When you’re writing, anything you’ve ever heard or read before is a cliché. They can be combinations of words: Cold sweat. Fire-engine red, or phrases: on the same page, level playing field, or metaphors: big as a house. So quiet you could hear a pin drop. Sometimes things themselves are cliches: fuzzy dice, pink flamingo lawn ornaments, long blonde hair. Just keep asking yourself, “Honestly, have I ever seen this before?” Even if Shakespeare wrote it, or Virginia Woolf, it’s a cliché. You’re a writer and you have to invent it from scratch, all by yourself. That’s why writing is a lot of work, and demands unflinching honesty.

4. Variety is the key.
Most people write the same sentence over and over again. The same number of words–say, 8-10, or 10-12. The same sentence structure. Try to become stretchy–if you generally write 8 words, throw a 20 word sentence in there, and a few three-word shorties. If you’re generally a 20 word writer, make sure you throw in some threes, fivers and sevens, just to keep the reader from going crosseyed.

5. Explore sentences using dependent clauses
A dependent clause (a sentence fragment set off by commas, dontcha know) helps you explore your story by moving you deeper into the sentence. It allows you to stop and think harder about what you’ve already written. Often the story you’re looking for is inside the sentence. The dependent clause helps you uncover it.

6. Use the landscape
Always tell us where we are. And don’t just tell us where something is, make it pay off. Use description of landscape to help you establish the emotional tone of the scene. Keep notes of how other authors establish mood and foreshadow events by describing the world around the character. Look at the openings of Fitzgerald stories, and Graham Greene, they’re great at this.

7. Smarten up your protagonist
Your protagonist is your reader’s portal into the story. The more observant he or she can be, the more vivid will be the world you’re creating. They don’t have to be super-educated, they just have to be mentally active. Keep them looking, thinking, wondering, remembering.

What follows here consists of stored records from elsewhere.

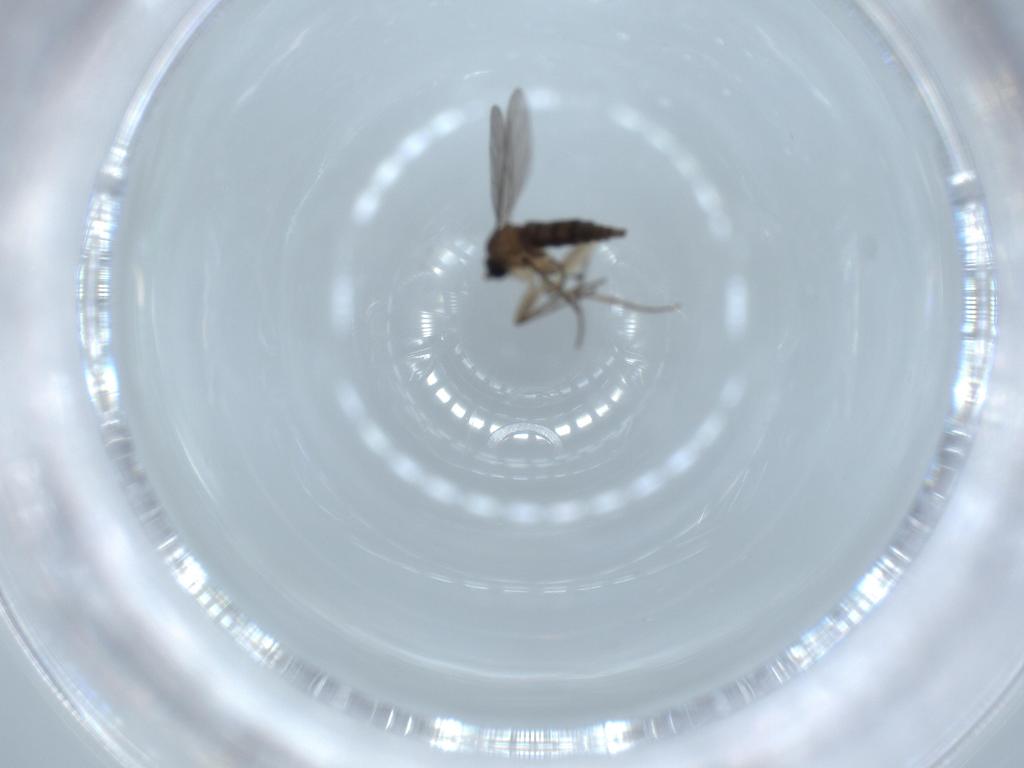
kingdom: Animalia
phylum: Arthropoda
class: Insecta
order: Diptera
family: Sciaridae
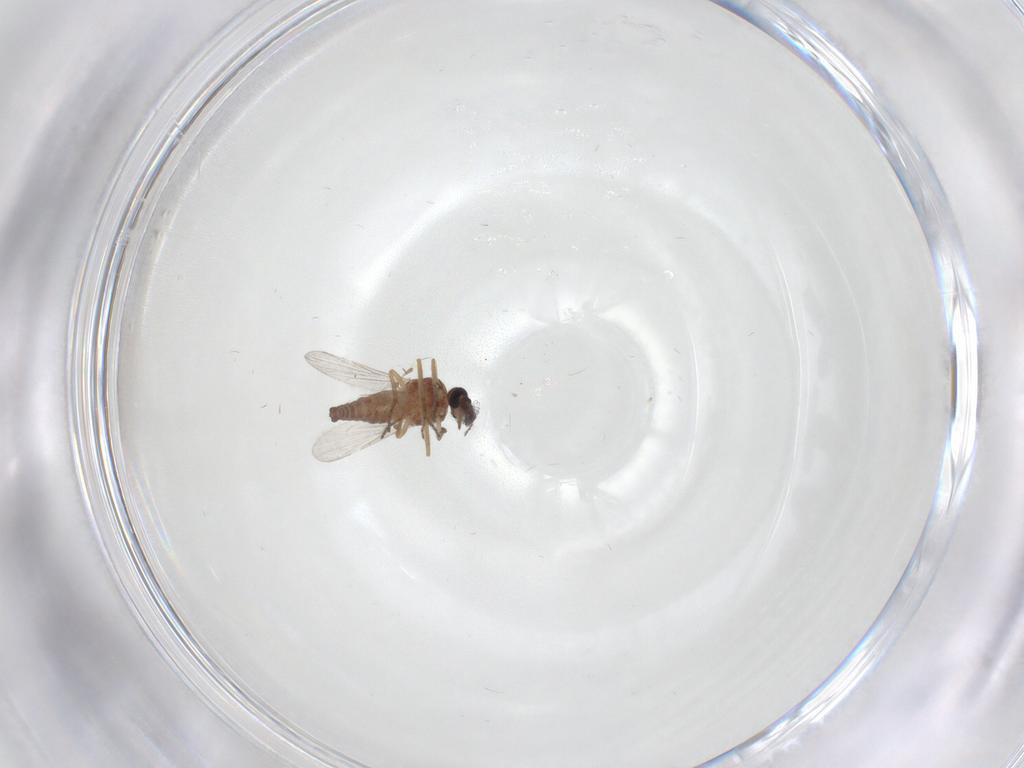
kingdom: Animalia
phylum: Arthropoda
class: Insecta
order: Diptera
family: Ceratopogonidae
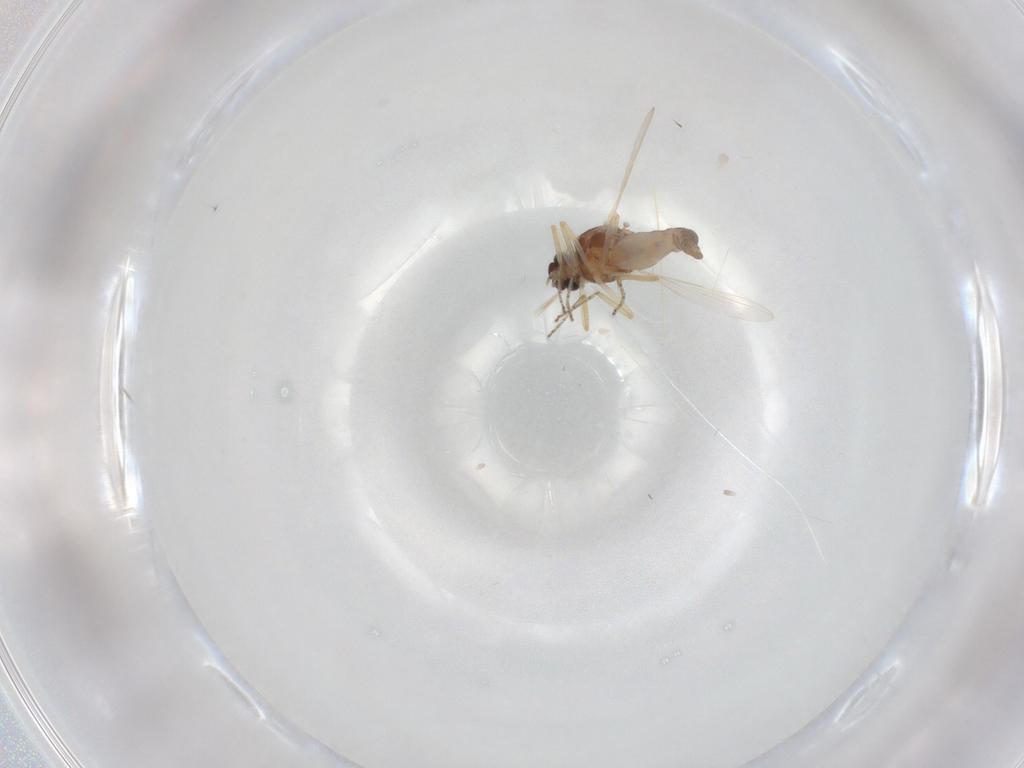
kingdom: Animalia
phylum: Arthropoda
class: Insecta
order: Diptera
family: Ceratopogonidae
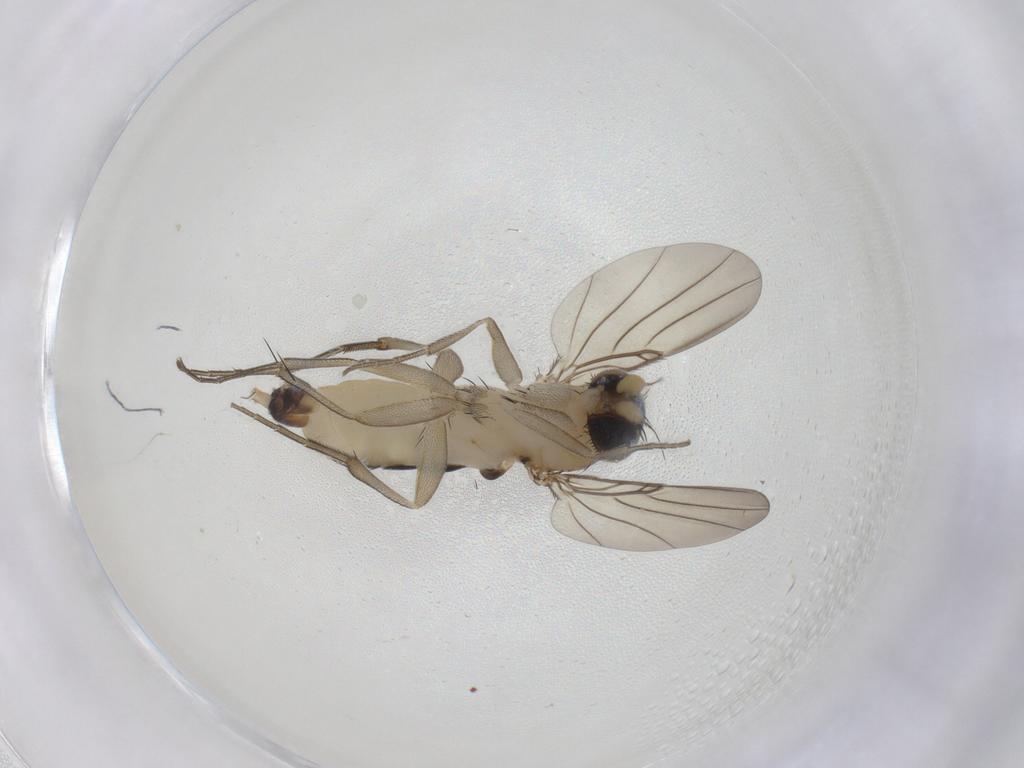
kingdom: Animalia
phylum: Arthropoda
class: Insecta
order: Diptera
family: Phoridae
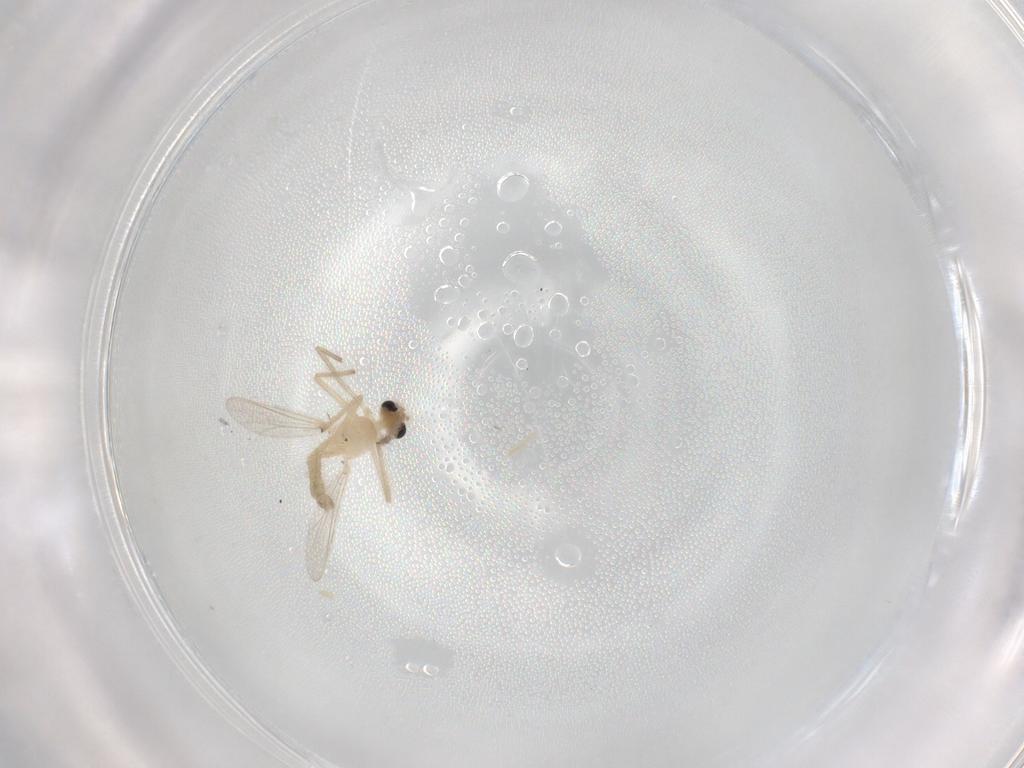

8. Learn to write dialogue

This involves more than I can discuss here, but do it. Read the writers of great prose dialogue–people like Robert Stone and Joan Didion. Compression, saying as little as possible, making everything carry much more than is actually said. Conflict. Dialogue as part of an ongoing world, not just voices in a dark room. Never say the obvious. Skip the meet and greet.

9. Write in scenes
What is a scene? a) A scene starts and ends in one place at one time (the Aristotelian unities of time and place–this stuff goes waaaayyyy back). b) A scene starts in one place emotionally and ends in another place emotionally. Starts angry, ends embarrassed. Starts lovestruck, ends disgusted. c) Something happens in a scene, whereby the character cannot go back to the way things were before. Make sure to finish a scene before you go on to the next. Make something happen.

10. Torture your protagonist
The writer is both a sadist and a masochist. We create people we love, and then we torture them. The more we love them, and the more cleverly we torture them along the lines of their greatest vulnerability and fear, the better the story. Sometimes we try to protect them from getting booboos that are too big. Don’t. This is your protagonist, not your kid.